Con tanto a su favor, concluía perdonándolo en silencio y también aspiraba su perdón y terminaba sintiéndose perdonada y sublime. Asuman elevó la mirada al vaso que contenía las gotas frescas de las fuentes. El asesor lo levantaba por segunda oportunidad y comprendió que simplemente se recuperaba del cansancio provocado por las andanzas solares y que el único defecto que tenía era que no le simpatizaba. Error que además era suyo, la ministra lo reconoció.
— ¡Todo está listo para mañana y las fechas que continúan señorita! — expresó y golpeó con la palma su maletín como si acabara de cerrar un trato de mucho dinero.
— ¡Bueno! ¡Por ahora todo está en orden, me quedo con los documentos! ¡Sí tienes información extra me contarás cuando nos reencontremos! — añadió y sonrió con entereza.
Su empleado repuso con rapidez que no tenía pendientes y la ministra situó su confianza en los ecos distantes que le dieron la impresión de ascender desde el subsuelo. No había terminado de asimilar a Eser a su lado.
— ¡Mañana será un día muy interesante! ¡Creamos en Dios! — expuso y se marchó con su elegancia aleteando por el restaurante.

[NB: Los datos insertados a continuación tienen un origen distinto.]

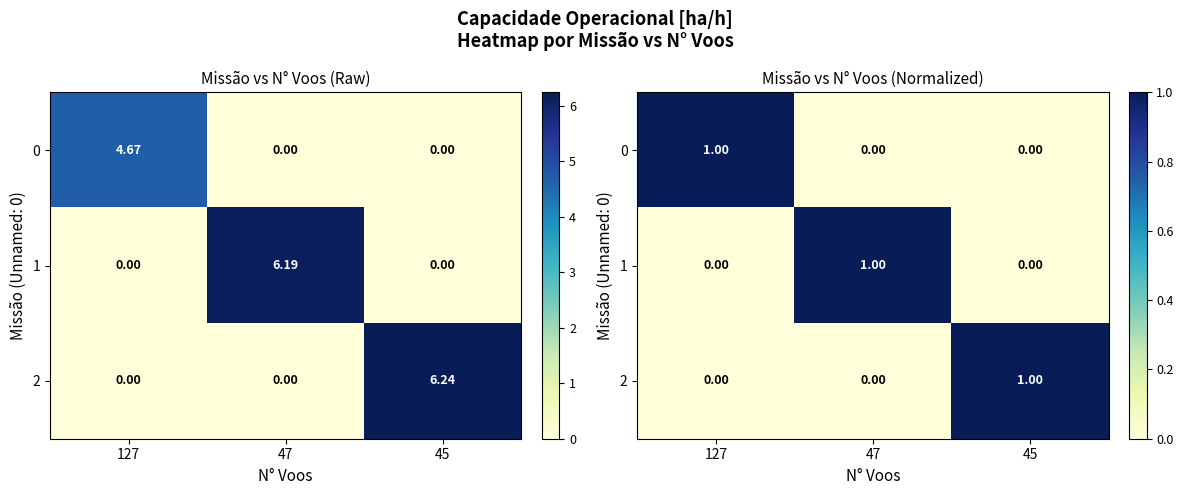

True or false: 1 has a value of 2 at 47.

False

La ministra descansaba en sus asistentes y ellos comían de su manto. Su voz al finalizar la reunión prestaba una bondad rubia y su rencor de juguete se había ahogado con los resultados. Su asesor era un hombre disciplinado encadenado a la responsabilidad que sabía escarbar y solucionar cualquier problema. Si en el desarrollo de su labor había algo que se le dificultaba, eso era esconder su mano y almorzar a la hora, pues todavía no cumplía con ese menester, se estaba conformando con un postre.
El presidente Demirel, había aprobado su plan leyendo apenas las primeras páginas. Estaba enterada de eso y de ninguna manera la ofendía el detalle, poseía seguridad. Demirel, había dado una explicación para no concluir la revisión y la razón la enorgulleció. Ella gozaba de la confianza máxima y junto con el reconocimiento de sus capacidades recibía toda la autoridad y permiso que necesitara. Sus colegas cuando se enteraran se asombrarían y la congratularían honestamente bajo su ironía moral y ética. Y así, también cubrirían su envidia volviéndose falsos, porque lo inverso iría en contra de la cortesía y la perfección diplomática. La política es lo más sagrado que tiene un hombre, no por ello, lo más puro. No siempre un político es protervo, solo cuando ejerce, entonces su generosidad es mala, es migaja y limosna.
Las hebras nudosas de la tarde caían con fortaleza silenciando las brisas. La carátula de la noche encimaba con pausa de velero, mandaba las sombras contra las ventanas. La libertad los esparció por salidas indefinidas a espacios reservados. Era lo adecuado para ser una desdeñada ocasión en la que con nada se modificaría o adelantaría el trabajo del día siguiente y que por lo regular era territorio de descanso.